ASSIGNMENT 1:
Retype all of the records below word for word, leaving the pictures out of your answer.

GIVEN PASSAGE:
A list of model responsibilities provides guidelines for the behavior and behind-the-scenes activities for amateur models.


Although a dresser is assigned to assist the model, the model should check the clothing and accessories to make sure they are arranged in the order they will be worn during the show. The dresser should prepare the garments by hiding the tags or removing them and putting them in a safe place so they can be re-attached later when garments are returned to the store. The garments should be ready to step into—zippers are unzipped, buttons unbuttoned, and scarves pre-tied if possible. Shoes and jewelry should be lined up. The model should be aware of the model lineup and where the lineup sheets are posted. This protocol should be followed during all rehearsals using clothing and accessories, as well as during the show.

Models should step into and out of clothes only while standing on a covered area of the dressing room. Once the model is dressed, he or she must follow the rule not to sit down. Smoking, food, and beverages have no place near the merchandise. The merchandise must be kept in immaculate condition and be able to go back into the designer’s showroom or retail stock for sale immediately after the show.

Models and dressers should keep conversation to a minimum immediately before and during the show. If it is necessary to speak, use a soft voice. This helps keep the backstage area free from excess confusion.

Models need to be cooperative. They should dress quickly and line up promptly. Listening to the backstage starter and watching for any special cues will help to make everything look smooth and polished.

(Records in a dataset)

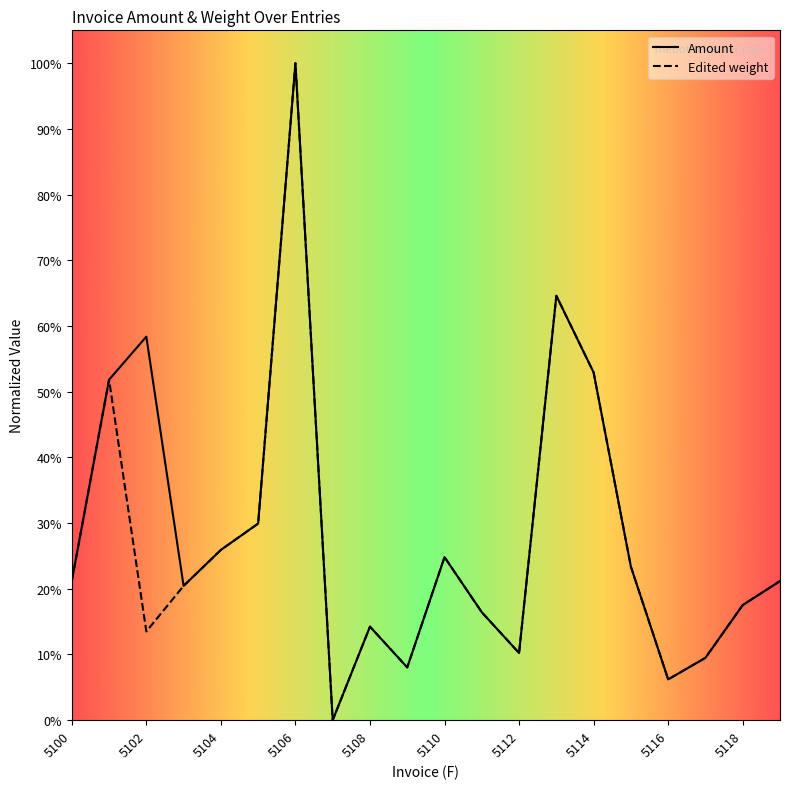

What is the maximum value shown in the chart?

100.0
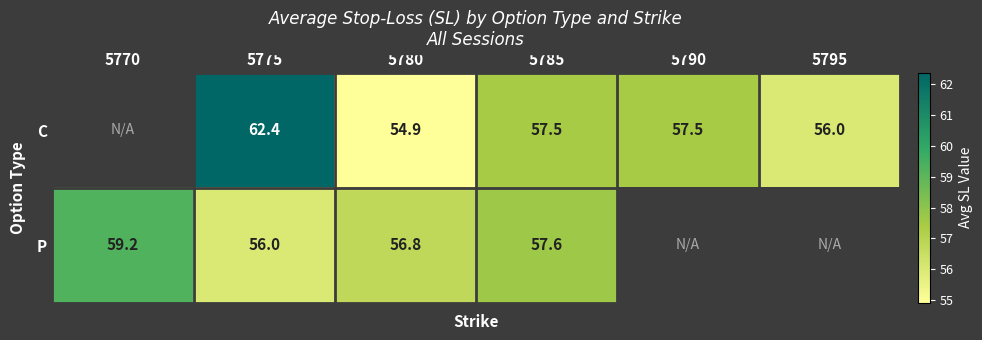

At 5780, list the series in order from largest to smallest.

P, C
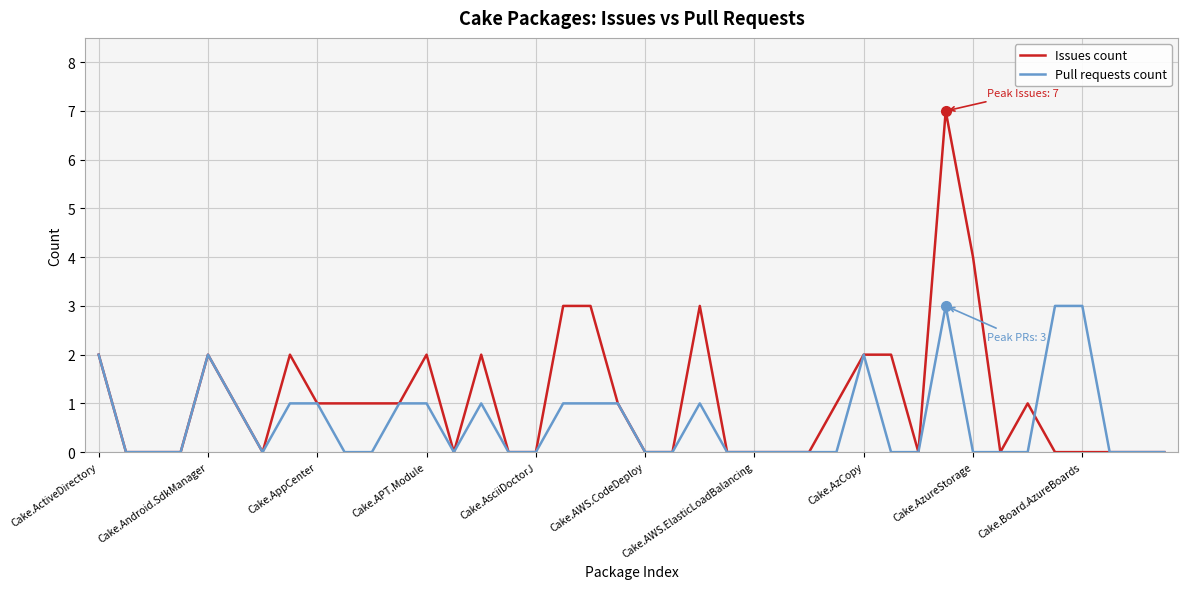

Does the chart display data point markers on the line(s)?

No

ASSIGNMENT 2:
Please echo the passage on model responsibilities word for word, beginning at the words "Models and dressers" and stopping after "from excess confusion.".

PROBLEM SOLUTION 1:
What is the maximum value shown in the chart?

100.0

At 5780, list the series in order from largest to smallest.

P, C

Does the chart display data point markers on the line(s)?

No

PROBLEM SOLUTION 2:
Models and dressers should keep conversation to a minimum immediately before and during the show. If it is necessary to speak, use a soft voice. This helps keep the backstage area free from excess confusion.